PHP RFC: Unicode Codepoint Escape Syntax


Despite the wide and increasing adoption of Unicode (and UTF-8 in particular) in PHP applications, PHP does not yet have a Unicode codepoint escape syntax in string literals, unlike many other languages. This is unfortunate, as in many cases it can be useful to specify Unicode codepoints by number, rather than using the codepoint directly. For example, say you wish to output the UTF-8 encoded Unicode codepoint U+202E RIGHT-TO-LEFT OVERRIDE in order to display text right-to-left. You could embed it in source code directly, but it is an invisible character and would display the rest of the line of code (or indeed entire program) in reverse!

The solution is to add a Unicode codepoint escape sequence syntax to string literals. This would mean you could produce U+202E like so:

echo "\u{202E}Reversed text"; // outputs ‮Reversed text

Another use is to visually distinguish between visually similar or identical, yet differently encoded, Unicode characters, if you need to output one or the other specifically. The following two lines of code actually have slightly different output, but you couldn't tell by looking at them:

echo "mañana";
echo "mañana";

However, by using an escape sequence to produce the ñ, it becomes clearer:

echo "ma\u{00F1}ana"; // pre-composed character
echo "man\u{0303}ana"; // "n" with combining ~ character (U+0303)
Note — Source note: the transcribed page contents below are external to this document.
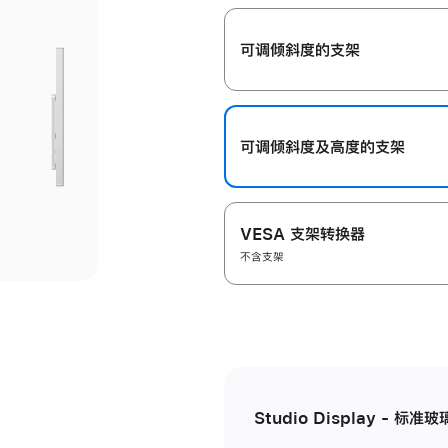
开
可调倾斜度的支架
可调倾斜度及高‍度的支‍架
VESA 支架转换器
不含支架
Studio Display - 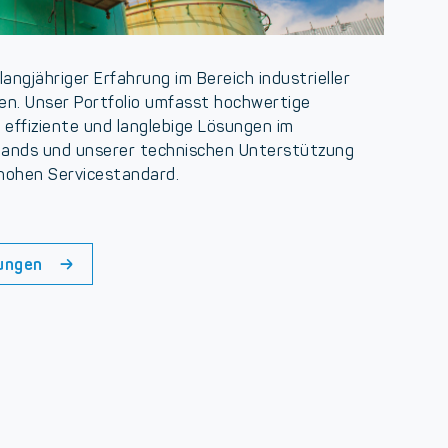
langjähriger Erfahrung im Bereich industrieller
n. Unser Portfolio umfasst hochwertige
effiziente und langlebige Lösungen im
stands und unserer technischen Unterstützung
 hohen Servicestandard.
ungen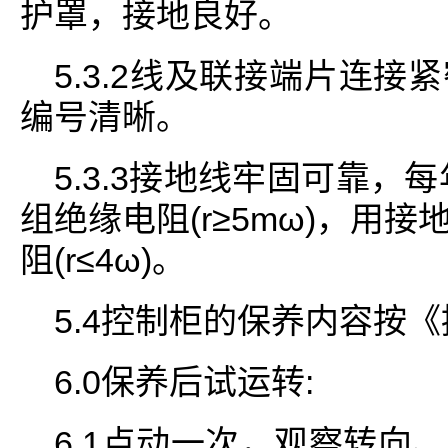
护罩，接地良好。
5.3.2线及联接端片连
编号清晰。
5.3.3接地线牢固可靠，
组绝缘电阻(r≥5mω)，用
阻(r≤4ω)。
5.4控制柜的保养内容按
6.0保养后试运转:
6.1点动一次，观察转向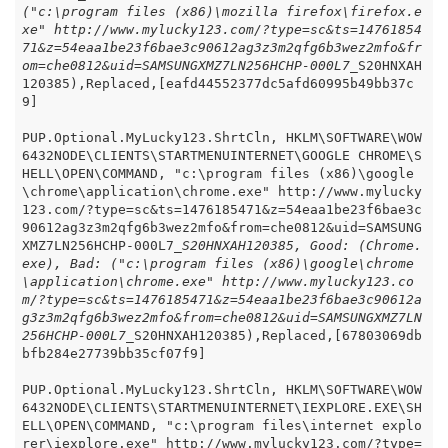
("c:\program files (x86)\mozilla firefox\firefox.e
xe" http://www.mylucky123.com/?type=sc&ts=14761854
71&z=54eaa1be23f6bae3c90612ag3z3m2qfg6b3wez2mfo&fr
om=che0812&uid=SAMSUNGXMZ7LN256HCHP-000L7_
S20HNXAH
120385),Replaced,[eafd44552377dc5afd60995b49bb37c
9]

PUP.Optional.MyLucky123.ShrtCln, HKLM\SOFTWARE\WOW
6432NODE\CLIENTS\STARTMENUINTERNET\GOOGLE CHROME\S
HELL\OPEN\COMMAND, "c:\program files (x86)\google
\chrome\application\chrome.exe" http://www.mylucky
123.com/?type=sc&ts=1476185471&z=54eaa1be23f6bae3c
90612ag3z3m2qfg6b3wez2mfo&from=che0812&uid=SAMSUNG
XMZ7LN256HCHP-000L7
_S20HNXAH120385, Good: (Chrome.
exe), Bad: ("c:\program files (x86)\google\chrome
\application\chrome.exe" http://www.mylucky123.co
m/?type=sc&ts=1476185471&z=54eaa1be23f6bae3c90612a
g3z3m2qfg6b3wez2mfo&from=che0812&uid=SAMSUNGXMZ7LN
256HCHP-000L7_
S20HNXAH120385),Replaced,[67803069db
bfb284e27739bb35cf07f9]

PUP.Optional.MyLucky123.ShrtCln, HKLM\SOFTWARE\WOW
6432NODE\CLIENTS\STARTMENUINTERNET\IEXPLORE.EXE\SH
ELL\OPEN\COMMAND, "c:\program files\internet explo
rer\iexplore.exe" http://www.mylucky123.com/?type=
A further use is to produce characters you can't type on your keyboard. If you are unable to type the emoji for FACE WITH TEARS OF JOY, you can use its escape sequence instead:

echo "\u{1F602}"; // outputs 


Version Changed Date
5 Added Errata
0.1.3 \u without a following opening { passes through verbatim
0.1.2 Ruby support
0.1.1 Added Future Scope note on named literals
0.1 Initial version


An option needs 2/3 votes to win

Accept the Unicode Codepoint Escape Syntax RFC and merge into master? (92% approved)